- **Exercise prompt**: Pick out each line of the records that includes the string "Стул", and copy it.

- **Records supplied**:
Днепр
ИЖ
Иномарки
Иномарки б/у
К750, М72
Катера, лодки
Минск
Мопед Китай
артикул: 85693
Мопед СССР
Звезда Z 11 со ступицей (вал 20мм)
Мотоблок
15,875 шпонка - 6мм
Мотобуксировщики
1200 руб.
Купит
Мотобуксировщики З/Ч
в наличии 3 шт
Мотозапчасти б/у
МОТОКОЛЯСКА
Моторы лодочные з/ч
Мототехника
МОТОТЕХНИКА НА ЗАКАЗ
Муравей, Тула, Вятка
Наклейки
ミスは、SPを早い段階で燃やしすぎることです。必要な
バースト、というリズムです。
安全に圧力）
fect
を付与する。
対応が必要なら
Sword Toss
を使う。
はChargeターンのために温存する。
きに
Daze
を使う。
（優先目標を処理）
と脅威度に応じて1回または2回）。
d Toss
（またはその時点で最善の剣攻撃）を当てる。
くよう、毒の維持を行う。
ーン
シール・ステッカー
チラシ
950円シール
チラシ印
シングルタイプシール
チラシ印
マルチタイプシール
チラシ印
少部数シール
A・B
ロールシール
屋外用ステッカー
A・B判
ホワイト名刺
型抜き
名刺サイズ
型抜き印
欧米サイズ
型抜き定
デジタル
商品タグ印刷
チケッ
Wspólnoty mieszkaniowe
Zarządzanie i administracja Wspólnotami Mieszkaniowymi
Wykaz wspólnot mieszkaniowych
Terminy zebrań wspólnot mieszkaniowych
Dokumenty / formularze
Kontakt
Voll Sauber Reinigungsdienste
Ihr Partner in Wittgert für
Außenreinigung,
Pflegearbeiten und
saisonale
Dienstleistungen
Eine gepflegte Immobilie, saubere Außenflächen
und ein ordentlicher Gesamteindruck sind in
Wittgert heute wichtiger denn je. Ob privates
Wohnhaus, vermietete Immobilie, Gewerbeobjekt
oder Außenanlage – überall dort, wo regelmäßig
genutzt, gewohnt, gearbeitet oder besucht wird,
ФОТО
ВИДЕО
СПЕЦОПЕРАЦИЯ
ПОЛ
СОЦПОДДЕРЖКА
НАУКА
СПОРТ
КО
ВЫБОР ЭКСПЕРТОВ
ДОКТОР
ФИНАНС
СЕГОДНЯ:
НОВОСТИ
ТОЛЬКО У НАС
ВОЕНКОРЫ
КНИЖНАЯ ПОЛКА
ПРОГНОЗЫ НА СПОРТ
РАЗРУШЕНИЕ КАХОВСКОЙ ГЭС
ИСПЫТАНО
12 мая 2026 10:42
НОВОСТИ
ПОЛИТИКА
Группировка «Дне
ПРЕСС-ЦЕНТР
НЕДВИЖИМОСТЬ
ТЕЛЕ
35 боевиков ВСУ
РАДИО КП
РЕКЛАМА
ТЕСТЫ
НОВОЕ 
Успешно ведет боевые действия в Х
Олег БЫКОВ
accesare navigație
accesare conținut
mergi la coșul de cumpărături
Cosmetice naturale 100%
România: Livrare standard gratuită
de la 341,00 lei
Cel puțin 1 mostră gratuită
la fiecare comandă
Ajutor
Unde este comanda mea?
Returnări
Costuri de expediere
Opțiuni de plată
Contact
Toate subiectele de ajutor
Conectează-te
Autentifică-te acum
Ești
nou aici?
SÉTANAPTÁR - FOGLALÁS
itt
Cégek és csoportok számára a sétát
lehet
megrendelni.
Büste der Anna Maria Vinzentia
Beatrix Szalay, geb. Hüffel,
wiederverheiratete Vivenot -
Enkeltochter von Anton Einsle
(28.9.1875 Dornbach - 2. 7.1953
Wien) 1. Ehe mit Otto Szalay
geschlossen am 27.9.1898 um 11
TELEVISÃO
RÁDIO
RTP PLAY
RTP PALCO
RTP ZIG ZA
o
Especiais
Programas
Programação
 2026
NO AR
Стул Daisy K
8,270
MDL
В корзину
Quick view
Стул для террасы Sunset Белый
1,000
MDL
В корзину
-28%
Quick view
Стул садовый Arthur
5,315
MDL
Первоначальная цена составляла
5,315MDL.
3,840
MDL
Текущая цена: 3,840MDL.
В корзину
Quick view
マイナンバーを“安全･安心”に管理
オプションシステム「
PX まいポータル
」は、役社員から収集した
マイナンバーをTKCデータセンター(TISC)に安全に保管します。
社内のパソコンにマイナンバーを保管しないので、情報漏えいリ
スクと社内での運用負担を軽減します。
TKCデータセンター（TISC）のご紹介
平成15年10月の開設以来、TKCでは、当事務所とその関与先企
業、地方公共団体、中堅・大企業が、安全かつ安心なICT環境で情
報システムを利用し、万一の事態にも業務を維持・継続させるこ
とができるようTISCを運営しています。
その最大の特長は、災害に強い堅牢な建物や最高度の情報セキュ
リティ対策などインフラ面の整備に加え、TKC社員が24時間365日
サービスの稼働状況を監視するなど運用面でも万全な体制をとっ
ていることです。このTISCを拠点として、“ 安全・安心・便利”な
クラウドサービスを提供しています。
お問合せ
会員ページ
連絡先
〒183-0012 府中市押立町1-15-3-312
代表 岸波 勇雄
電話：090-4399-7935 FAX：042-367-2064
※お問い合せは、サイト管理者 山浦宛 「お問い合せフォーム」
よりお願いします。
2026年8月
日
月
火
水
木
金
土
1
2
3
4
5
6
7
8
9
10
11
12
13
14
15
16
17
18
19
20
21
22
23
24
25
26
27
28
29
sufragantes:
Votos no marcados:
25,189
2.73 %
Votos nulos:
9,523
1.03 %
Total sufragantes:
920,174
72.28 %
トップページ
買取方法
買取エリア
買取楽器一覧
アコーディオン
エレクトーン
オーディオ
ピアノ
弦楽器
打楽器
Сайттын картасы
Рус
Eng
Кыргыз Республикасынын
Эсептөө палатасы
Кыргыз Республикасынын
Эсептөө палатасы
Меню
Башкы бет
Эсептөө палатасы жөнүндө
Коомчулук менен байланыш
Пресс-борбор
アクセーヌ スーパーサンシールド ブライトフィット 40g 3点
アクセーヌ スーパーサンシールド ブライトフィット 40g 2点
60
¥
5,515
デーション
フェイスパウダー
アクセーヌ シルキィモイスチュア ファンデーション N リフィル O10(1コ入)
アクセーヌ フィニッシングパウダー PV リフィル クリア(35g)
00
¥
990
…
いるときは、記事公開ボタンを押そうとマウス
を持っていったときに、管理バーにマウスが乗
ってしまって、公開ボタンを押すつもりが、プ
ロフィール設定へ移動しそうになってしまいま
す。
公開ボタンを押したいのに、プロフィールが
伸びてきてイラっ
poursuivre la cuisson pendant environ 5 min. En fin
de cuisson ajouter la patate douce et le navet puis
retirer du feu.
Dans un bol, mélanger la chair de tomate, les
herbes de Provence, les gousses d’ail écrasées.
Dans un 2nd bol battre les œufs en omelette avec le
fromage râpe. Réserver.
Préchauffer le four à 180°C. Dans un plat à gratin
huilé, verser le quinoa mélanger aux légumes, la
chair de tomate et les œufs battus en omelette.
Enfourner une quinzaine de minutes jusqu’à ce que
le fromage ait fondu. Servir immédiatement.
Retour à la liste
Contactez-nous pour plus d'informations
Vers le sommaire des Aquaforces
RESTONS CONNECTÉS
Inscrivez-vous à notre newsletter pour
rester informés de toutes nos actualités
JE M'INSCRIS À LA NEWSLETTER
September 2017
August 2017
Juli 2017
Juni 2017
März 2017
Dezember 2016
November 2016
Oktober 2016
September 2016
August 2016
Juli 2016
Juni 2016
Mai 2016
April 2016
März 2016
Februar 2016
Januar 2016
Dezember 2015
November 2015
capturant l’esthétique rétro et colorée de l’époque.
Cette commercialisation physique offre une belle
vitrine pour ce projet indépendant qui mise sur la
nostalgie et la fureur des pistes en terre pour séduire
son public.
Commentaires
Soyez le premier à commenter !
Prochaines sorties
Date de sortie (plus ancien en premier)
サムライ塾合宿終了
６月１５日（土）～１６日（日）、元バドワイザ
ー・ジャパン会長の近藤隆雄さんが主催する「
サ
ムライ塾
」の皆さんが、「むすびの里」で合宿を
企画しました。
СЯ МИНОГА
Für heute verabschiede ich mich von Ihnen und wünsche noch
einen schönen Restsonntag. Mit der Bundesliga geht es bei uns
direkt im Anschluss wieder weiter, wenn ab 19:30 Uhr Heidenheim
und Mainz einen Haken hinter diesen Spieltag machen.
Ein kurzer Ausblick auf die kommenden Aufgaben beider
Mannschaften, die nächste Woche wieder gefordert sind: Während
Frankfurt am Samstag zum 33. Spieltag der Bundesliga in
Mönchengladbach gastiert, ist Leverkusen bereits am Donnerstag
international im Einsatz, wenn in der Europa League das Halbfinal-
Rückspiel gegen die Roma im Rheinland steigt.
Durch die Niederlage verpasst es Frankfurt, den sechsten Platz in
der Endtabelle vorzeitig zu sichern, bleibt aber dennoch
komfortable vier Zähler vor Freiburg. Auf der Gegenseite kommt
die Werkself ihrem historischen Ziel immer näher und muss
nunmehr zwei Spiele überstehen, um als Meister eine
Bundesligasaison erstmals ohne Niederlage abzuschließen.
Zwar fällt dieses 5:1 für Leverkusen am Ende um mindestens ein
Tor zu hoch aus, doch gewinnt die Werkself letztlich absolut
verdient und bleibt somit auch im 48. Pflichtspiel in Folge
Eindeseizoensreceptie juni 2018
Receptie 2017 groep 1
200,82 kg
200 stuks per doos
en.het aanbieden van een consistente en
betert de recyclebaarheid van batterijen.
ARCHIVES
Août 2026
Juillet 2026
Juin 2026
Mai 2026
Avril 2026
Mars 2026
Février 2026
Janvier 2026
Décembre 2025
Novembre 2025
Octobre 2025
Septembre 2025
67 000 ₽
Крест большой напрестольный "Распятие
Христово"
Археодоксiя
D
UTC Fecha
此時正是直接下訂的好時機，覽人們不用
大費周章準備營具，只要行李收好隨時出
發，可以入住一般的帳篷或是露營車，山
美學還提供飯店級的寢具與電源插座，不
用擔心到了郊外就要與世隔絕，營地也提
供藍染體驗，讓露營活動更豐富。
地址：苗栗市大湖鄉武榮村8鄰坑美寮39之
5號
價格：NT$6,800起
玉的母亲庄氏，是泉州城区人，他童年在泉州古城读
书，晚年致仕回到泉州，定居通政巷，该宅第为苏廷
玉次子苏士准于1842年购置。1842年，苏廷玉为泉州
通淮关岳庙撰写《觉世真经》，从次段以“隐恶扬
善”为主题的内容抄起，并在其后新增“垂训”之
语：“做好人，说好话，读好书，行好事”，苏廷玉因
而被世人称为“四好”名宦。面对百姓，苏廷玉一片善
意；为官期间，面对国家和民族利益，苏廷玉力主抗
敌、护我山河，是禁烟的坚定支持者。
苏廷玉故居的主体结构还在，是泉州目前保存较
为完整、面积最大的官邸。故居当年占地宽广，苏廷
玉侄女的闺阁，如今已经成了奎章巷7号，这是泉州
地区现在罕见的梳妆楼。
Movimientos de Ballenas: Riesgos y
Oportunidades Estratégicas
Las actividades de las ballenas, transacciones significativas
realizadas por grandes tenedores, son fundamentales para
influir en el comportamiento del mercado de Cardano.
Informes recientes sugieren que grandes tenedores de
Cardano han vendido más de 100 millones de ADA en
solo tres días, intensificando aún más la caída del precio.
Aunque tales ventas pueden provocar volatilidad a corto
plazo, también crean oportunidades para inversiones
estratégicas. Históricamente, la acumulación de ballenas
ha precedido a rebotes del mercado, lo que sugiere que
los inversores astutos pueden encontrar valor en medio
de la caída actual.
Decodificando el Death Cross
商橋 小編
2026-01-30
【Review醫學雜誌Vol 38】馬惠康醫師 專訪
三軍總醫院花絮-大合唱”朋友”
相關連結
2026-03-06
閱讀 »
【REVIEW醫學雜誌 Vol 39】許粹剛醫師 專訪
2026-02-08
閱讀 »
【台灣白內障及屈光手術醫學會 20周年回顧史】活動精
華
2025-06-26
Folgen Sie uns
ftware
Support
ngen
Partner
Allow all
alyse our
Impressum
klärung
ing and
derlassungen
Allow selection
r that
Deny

- **Exercise answer**:
Стул Daisy K
Стул для террасы Sunset Белый
Стул садовый Arthur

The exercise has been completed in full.